I pause at that point because I like Clyde's shoe.

Turns out to be like .25 second shot. A very difficult frame to get to. We have the same taste in footwear. Except his are smaller. They both were very small people.

My favorite scene is Hamer buying guns and ammunition in a small town store. He nearly buys out the whole shop. He names all sorts of firearms. He's familiar with everything available. The shop owner and his son are amazed that Hamer is buying so much firepower.

"Do you mind me me asking what you're buying all this for?"

     "I don't mind you asking."

Without answering.

Then the shopkeeper and his son are carrying boxes of guns and ammunition back to Hamer's car and the scene is shot from a nearby bench in the shade. Maney Gault is sitting there watching them. Apparently he had been in town and noticed Hamer.

"How'd you know it was me?"

     "By the vehicle being driven so awfully. You know, Frank, you could have stopped in and told me yourself that you chose not to have me with you. Why'd you decide against asking me anyway? "

"Because you move like you're eighty years old."

     "Thank you for your honesty. A little bit too honest, actually."

So, Hamer is very direct and brusk and non-conversational. He doesn't care about hurting people's feelings. Gault is more talkative and more introspective about their past exploits. He's more troubled about what they did and what they're about to do. Hamer tells him to get over himself and questions him why then did he even want to be here.

Both men are depicted as old. Too old to be out doing such things. Hamer lost his touch at shooting bottles and Gault is aged beyond his actual years by alcohol.

They have to interact with locals and interact with proper law enforcement. There is some conflict at first but Hamer and Gault are legend to the younger lawmen familiar with stories about them doing things that the lawmen are prohibited from doing. The younger lawmen join Hamer and Gault regals them with elaborated stories. While hung up on the moral to his own story. The young lawmen hold Hamer in awe and follow his directions explicitly. They do something that they could not ever do without him. They are re-living the glory of the one-time Texas Rangers, they are re-living his mythology, and realizing there is another terrible side to it all. They are living in a time of changes and seeing for themselves and evaluating why those changes are necessary. This whole setup seems very much like crime itself. They are crossing the line in crime busting in the same way the criminals are crossing the line in their crimes. They are outdoing the criminals in crime. They are using the criminals impulse to help a person against them by murdering them, just as the criminals had previously used the gas station attendant's and store clerk's impulses to help people against them by murdering them.

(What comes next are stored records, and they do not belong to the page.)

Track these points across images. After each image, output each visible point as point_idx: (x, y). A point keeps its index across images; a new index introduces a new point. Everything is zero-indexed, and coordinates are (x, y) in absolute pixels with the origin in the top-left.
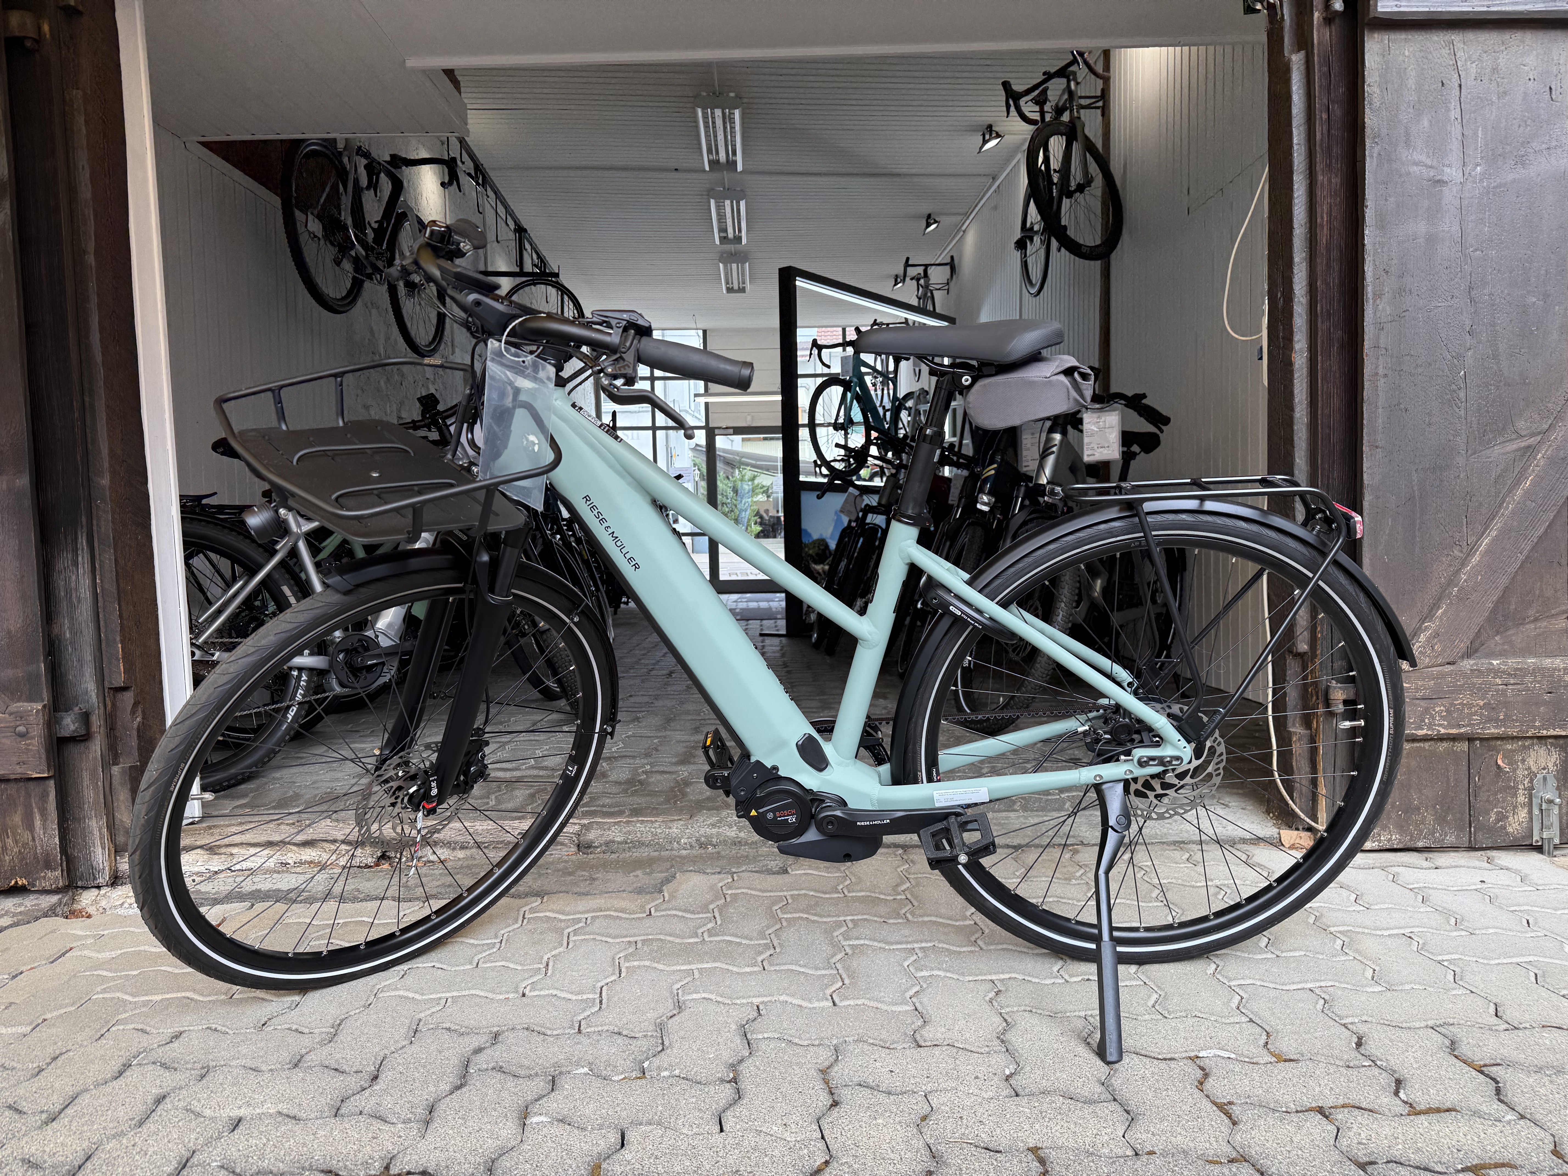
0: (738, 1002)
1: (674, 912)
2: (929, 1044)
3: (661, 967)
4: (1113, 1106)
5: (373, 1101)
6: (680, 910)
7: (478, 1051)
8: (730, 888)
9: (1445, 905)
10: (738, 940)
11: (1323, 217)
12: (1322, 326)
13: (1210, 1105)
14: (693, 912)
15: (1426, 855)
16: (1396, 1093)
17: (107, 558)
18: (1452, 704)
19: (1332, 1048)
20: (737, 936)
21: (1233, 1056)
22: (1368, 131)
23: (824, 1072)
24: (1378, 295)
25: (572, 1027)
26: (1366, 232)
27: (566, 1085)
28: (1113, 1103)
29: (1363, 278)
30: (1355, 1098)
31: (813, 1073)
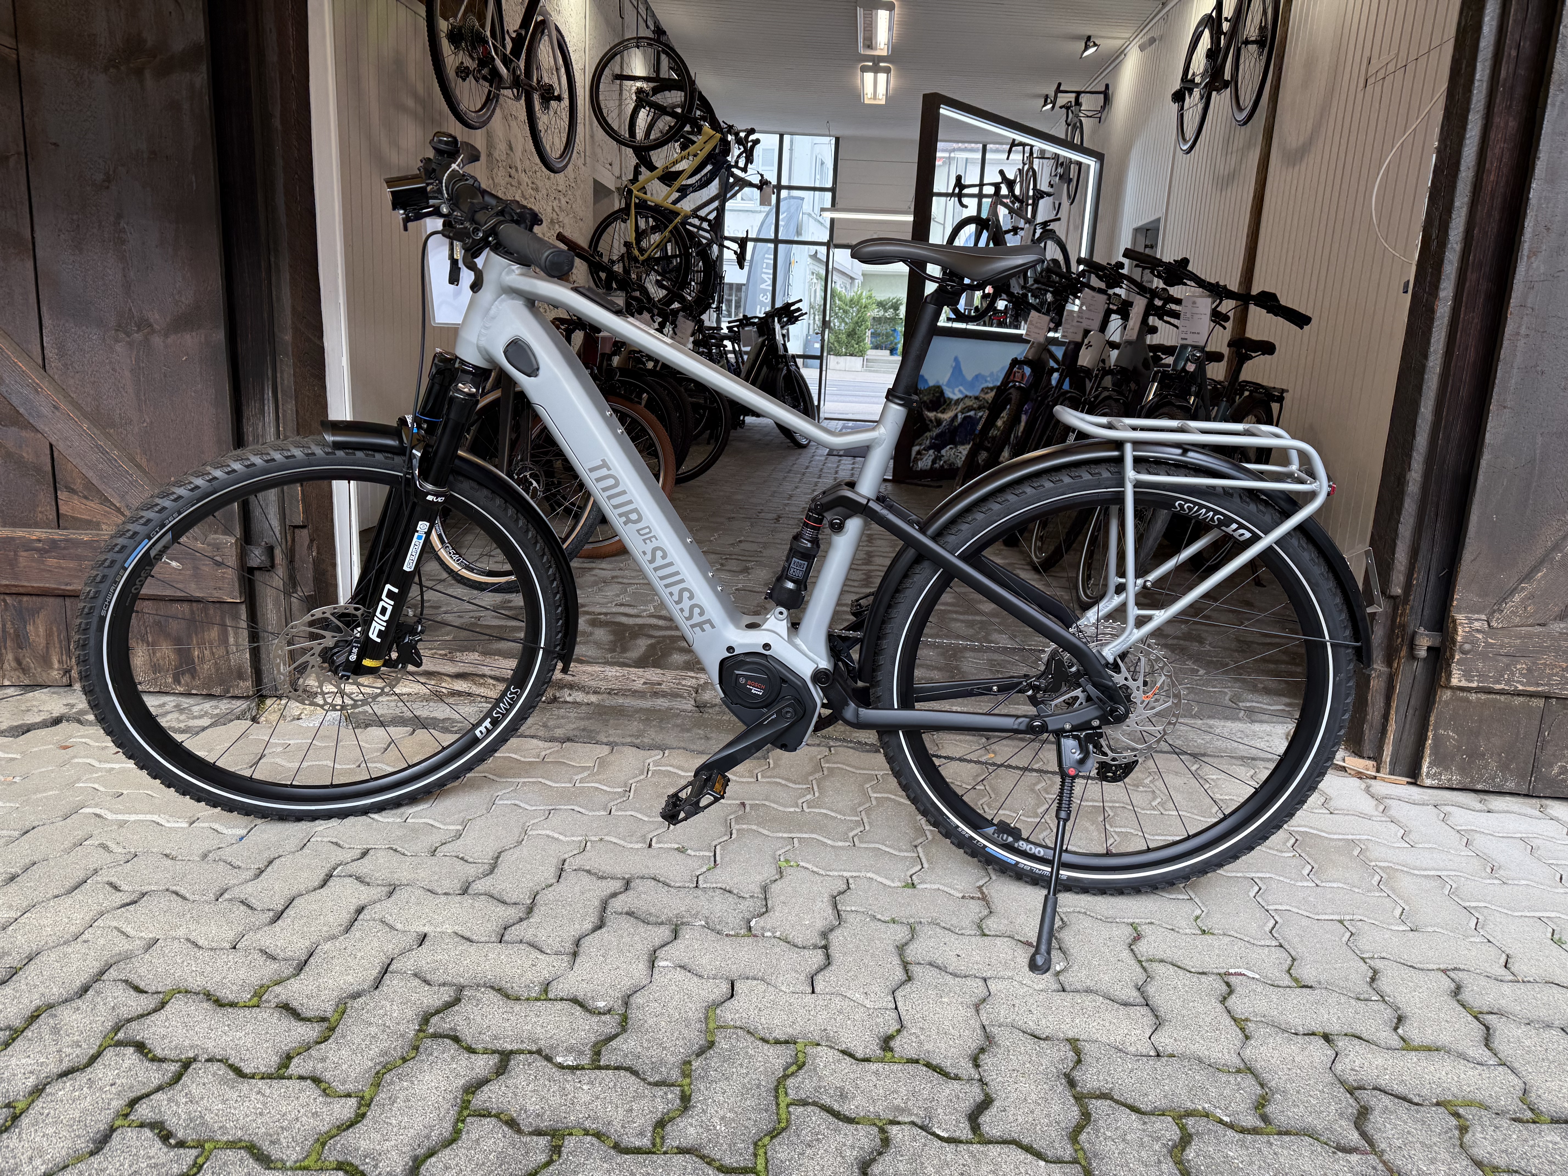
0: (831, 873)
1: (778, 780)
2: (993, 933)
3: (766, 832)
4: (1144, 1010)
5: (531, 931)
6: (782, 778)
7: (614, 895)
8: (827, 762)
9: (1486, 851)
10: (833, 814)
11: (1492, 164)
12: (1472, 276)
13: (1229, 1019)
14: (794, 782)
15: (1482, 796)
16: (1396, 1029)
17: (289, 408)
18: (1534, 663)
19: (1347, 980)
20: (832, 810)
21: (1257, 976)
22: (1555, 77)
23: (901, 949)
24: (1534, 253)
25: (691, 881)
26: (1534, 185)
27: (686, 934)
28: (1145, 1008)
29: (1522, 234)
30: (1359, 1029)
31: (891, 948)
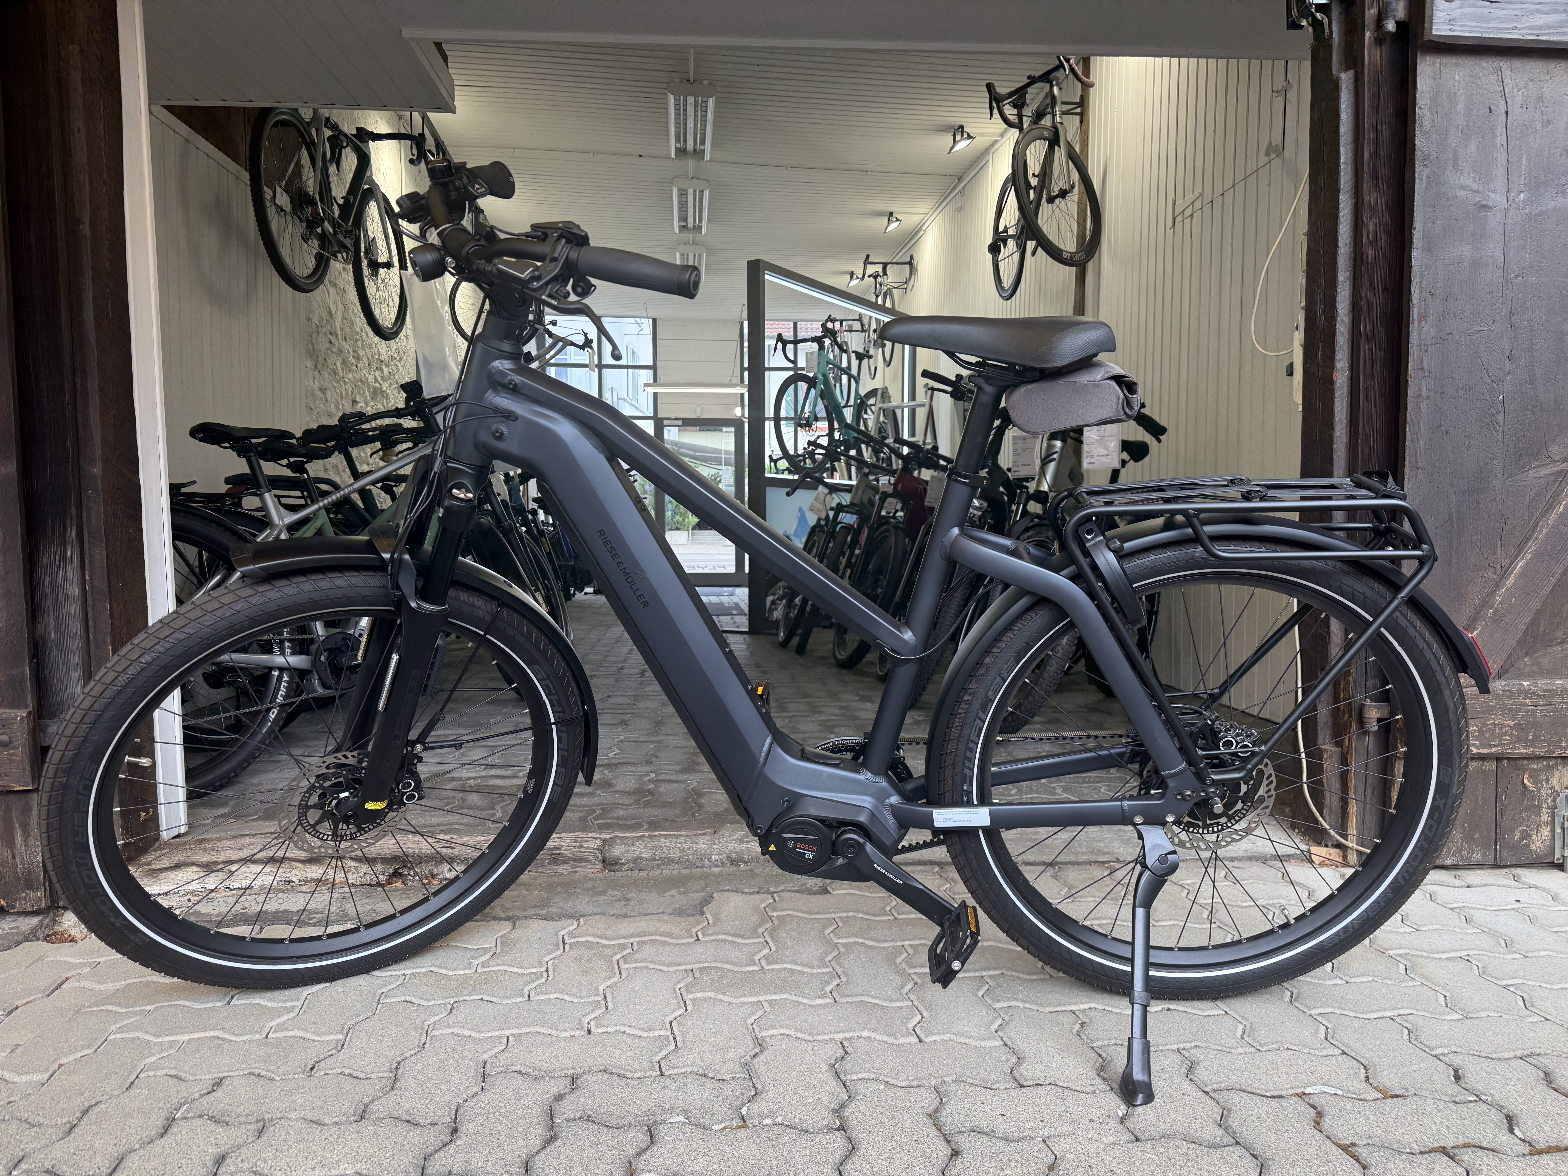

The entire movie is played low key and slowly. The success of the hunt hangs on an insight of Hamer that criminals always return home. He forced the cooperation of a relative in Louisiana who Clyde had helped by buying his house for him. The relative did not want to help Hamer. But Hamer forced him. The man knew the road they would use to return home. Hamer forced the man to participate in the setup by faking a broken down car. This scene was shot on the actual road where the real life encounter happened. And doing that somewhat spooked the actors.

4 comments:

The Dude said...

I will believe America has become great again when I can walk into a local establishment and buy a BAR and a Thompson full auto over the counter.

Your Hamer became Hammer a couple of times in there. He certainly did hammer Warren Beatty and Faye Dunaway, but that is a story for another day.

Chip Ahoy said...

Three Hammers hunted down and shot. I mean corrected. Thank you.

windbag said...

I watched this the other night and enjoyed it. I don't recall seeing Costner and Harrelson together before. I thought they worked well. I'm currently binging on Cheers and still crack up at Harrelson as Woody.

The Dude said...

I met a woman named Kelly the other day and have been singing the song that Woody wrote ever since - "Kelly Kelly Kelly" etc.